While driving along the Kaumualii Highway I happened to notice a sign for the Waimea Japanese Cemetery which is located right before entering the Western most town in the United States, Kekaha:
The cemetery ended up being much bigger than I expected as graves were located in Asian style very close to one another and the cemetery stretched out all the way to the beach:
Most of the graves were fairly modest markers with a few just being a cross or very small headstone:
As I walked through the Japanese Cemetery I noticed that right next to it was the Park Hook Tong Chinese Cemetery with a marker stating that it was established in 1890 and it appears to have reached its capacity in 1989:
However, after doing some research on the cemetery this document from the Kauai Chinese Heritage Society says that the Park Hook Tong Chinese Cemetery was established in 1896 as burial place for Chinese laborers who worked in the area’s various plantations.
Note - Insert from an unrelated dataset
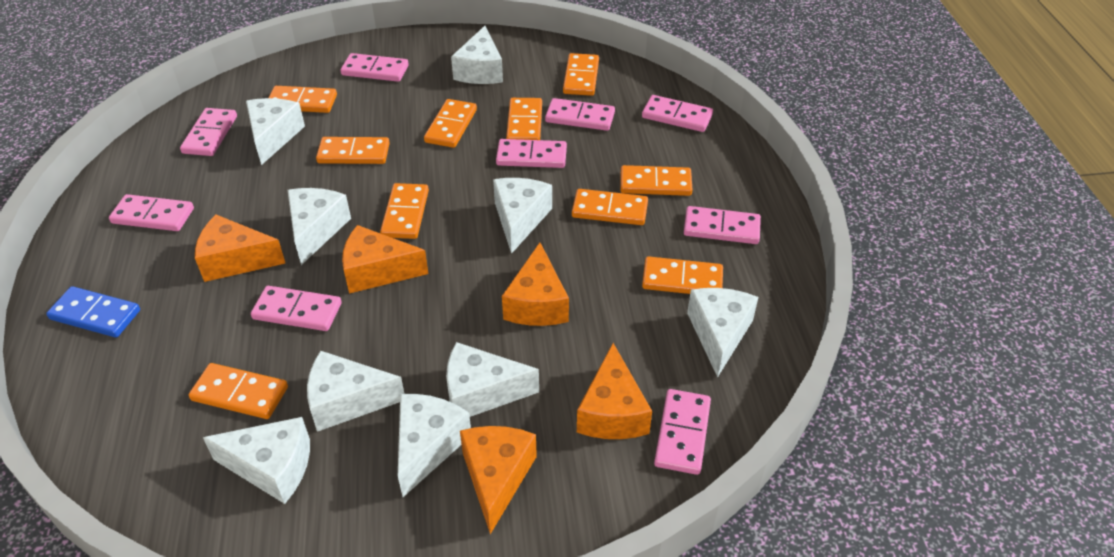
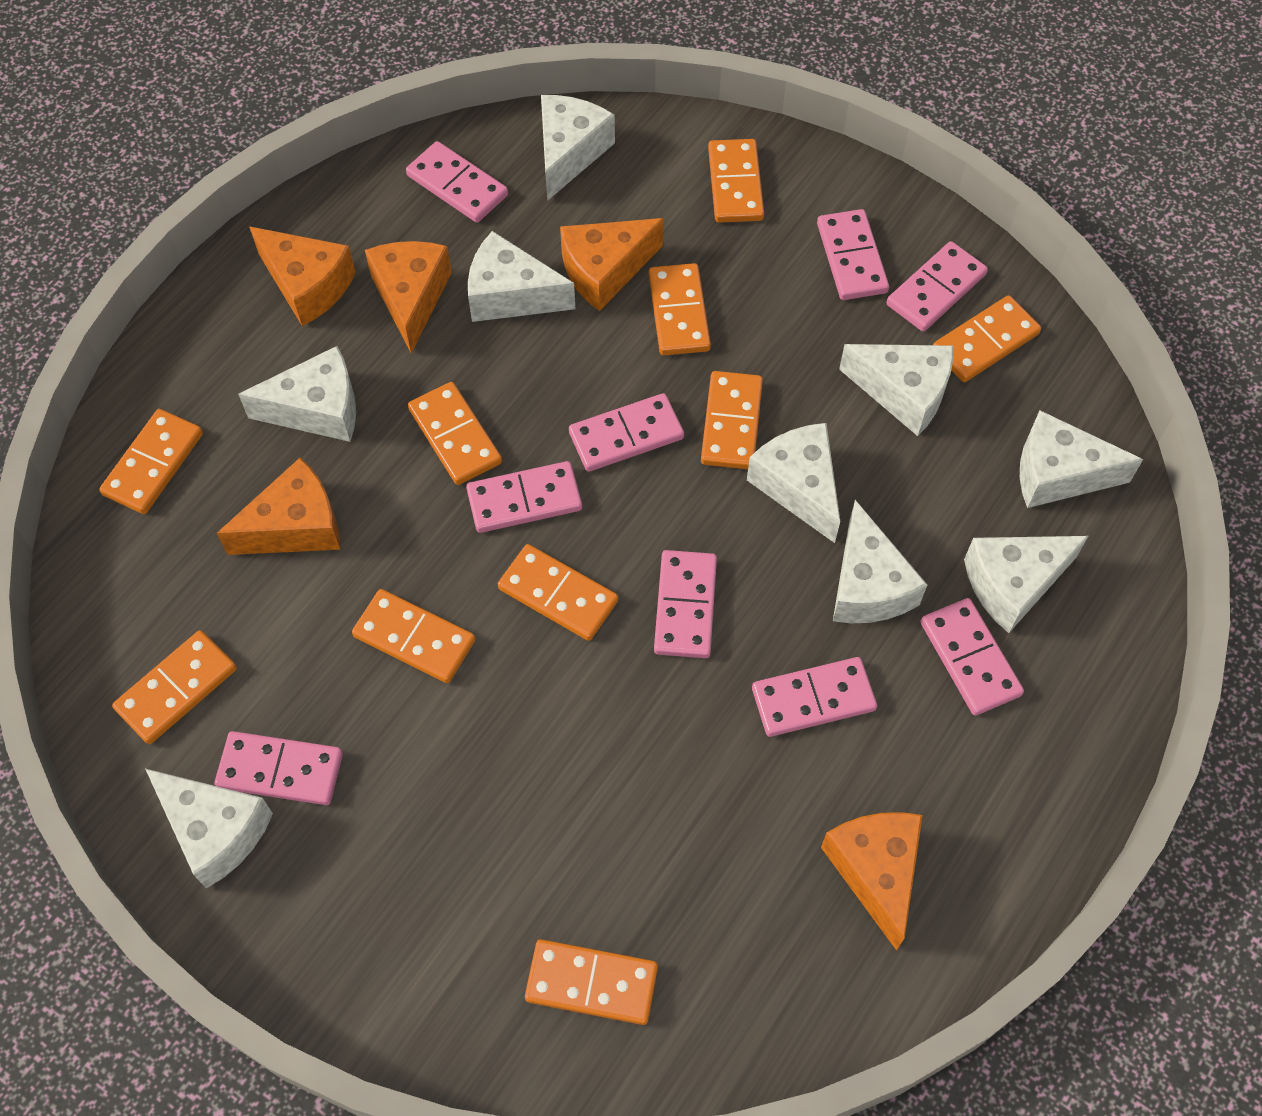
blue domino: [46,286,140,338] = 1 -> none = 0

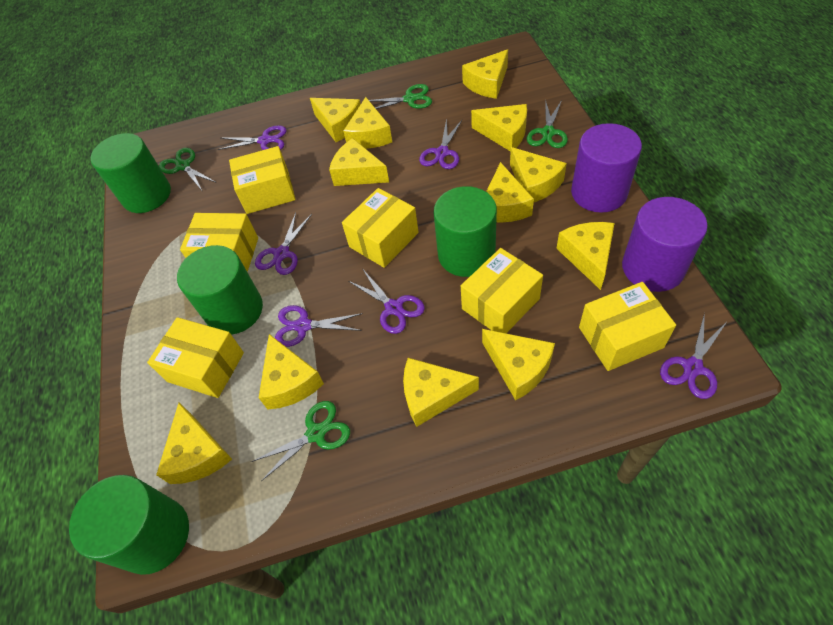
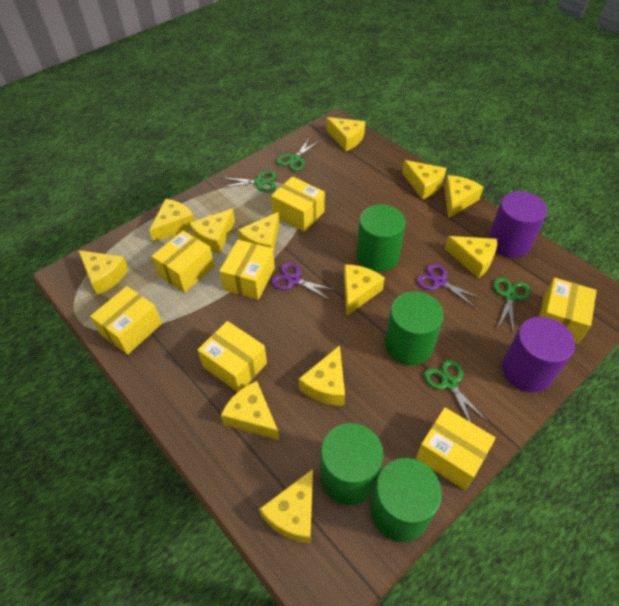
purple scissors: [218,125,287,150] [255,212,312,275] [275,305,363,347] [348,268,425,334] [419,118,462,169] [660,313,727,399] = 6 -> [271,263,336,301] [417,264,484,308] = 2
yellow box: [147,317,244,398] [180,213,258,272] [229,146,296,214] [342,188,419,268] [461,248,543,333] [579,282,676,371] = 6 -> [90,286,162,355] [151,231,214,293] [198,321,267,392] [219,240,275,300] [271,176,325,232] [416,407,496,490] [539,278,597,344] = 7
The land for the cemetery was made available by the missionary descendant and plantation owner Valdemar Knudsen who was also the agent of the Hawaiian monarchy in the area. Today the Kauai Chinese Heritage Society is responsible for maintaining the cemetery.
Many of the burials in the Chinese Cemetery were designated with simple stone markers, which led me to believe this was where the poor plantation laborers were buried:
However, there were a few really nice markers in the cemetery to include a nearby gazebo which probably shows that the descendants of these early laborers went on to accumulate enough wealth to afford such large markers:
There is really not much of interest to see at either cemetery, but this is the first cemetery I have been to that is literally located right on the beach. I also found out that the locals in Kekaha have a sense of humor about the place. They like to say that because of the beautiful ocean view, people are dying to get in. I don’t know about that, but I do agree that Waimea Japanese and Chinese cemeteries do have a heck of an ocean view for someone’s final resting place.